SweGaN is a spin-off from Linköping University that recently announced a new GaN-on-SiC HEMT heterostructure, QuanFINE ™, built on the concept of a GaN−SiC hybrid material that combines the high-electron-velocity thin GaN with the high-breakdown bulk SiC. According to their web site, the structure is realized by the company’s unique hot-wall MOCVD process and shown good result in both high-frequency and power transistors. For high-frequency applications, QuanFINE™ features a buffer-free HEMT heterostructure, where the AlN nucleation layer serves effectively as a back-side barrier. Therefore, the electrons in the thin GaN channel (<250 nm) are well confined in the quantum-well–like structure by the front-side and back-side barriers.
For power applications, QuanFINE™ utilizes the semi-insulating SiC substrate as the voltage blocking layer, the quality and resistivity of which is significantly higher than the conventional thick carbon-doped GaN buffer layer.

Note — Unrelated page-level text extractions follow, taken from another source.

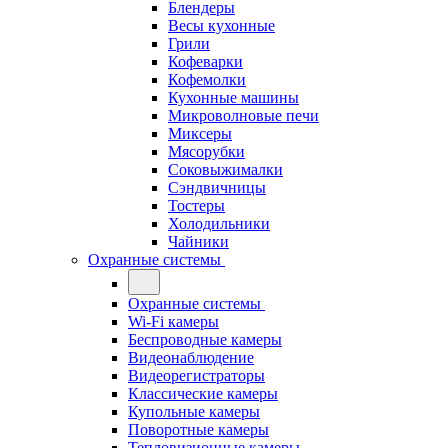
Блендеры
Весы кухонные
Грили
Кофеварки
Кофемолки
Кухонные машины
Микроволновые печи
Миксеры
Мясорубки
Соковыжималки
Сэндвичницы
Тостеры
Холодильники
Чайники
Охранные системы
Охранные системы
Wi-Fi камеры
Беспроводные камеры
Видеонаблюдение
Видеорегистраторы
Классические камеры
Купольные камеры
Поворотные камеры
Тепловизионные камеры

It also offers the best thermal management by using a thin layer directly on the SiC so there is a shorter thermal path to the high thermal conductivity SiC. They recently published the details in Applied Physics Letters together with scientists at Chalmers University of Technology and Linköping University - https://doi.org/10.1063/1.5042049.
The company also says that using their proprietary high-mobility growth process, the channel electron mobility >2000 cm2/V-s and >1800 cm2/V-s can be achieved in the epi wafers with AlGaN/GaN and InAlN/AlN/GaN heterostructures, respectively, which is 20 to 30% higher than the conventional channel electron mobility. Typically, the channel heterojunction is atomically abrupt. The surface morphology of the HEMT heterostructures exhibit a low roughness of 0.2 nm and contains limited pits/defects. The record-high mobility enables higher efficiency and higher operation frequency of the transistors. GaN and AlN epitaxial layers grown by SweGaN’s high-temperature process exhibit excellent structural quality. The threading dislocation density in the GaN layer is typically in low 108 cm-2 range and the AlN nucleation layer is free of grain boundaries. This is the best structural quality in its class, which not only guarantees the GaN robustness but also dramatically reduces the risk of device failure due to the structural defects.
Also noted in their materials, the conventional Thermal Boundary Resistance (TBR) in the GaN/SiC interface causes up to 40% of additional channel temperature rise in transistors. Using their ultra-low-TBR AlN nucleation layer, they have been able to reduce to a very low level. The structural quality of the thin AlN nucleation layer significantly improves the heat transport from the channel down to the high-thermal-conductivity SiC substrate. This allows them to improve reliability - they note that by reducing the operational temperature by 25 °C, the device lifetime is increased by a factor of 10.
The company currently offers up to 4” wafers, characterization services, R&D assistance and device processing in conjunction with their partners. It will be interesting to follow them over the next couple of years to see if the market accepts this new GaN structure for wide use in the RF industry.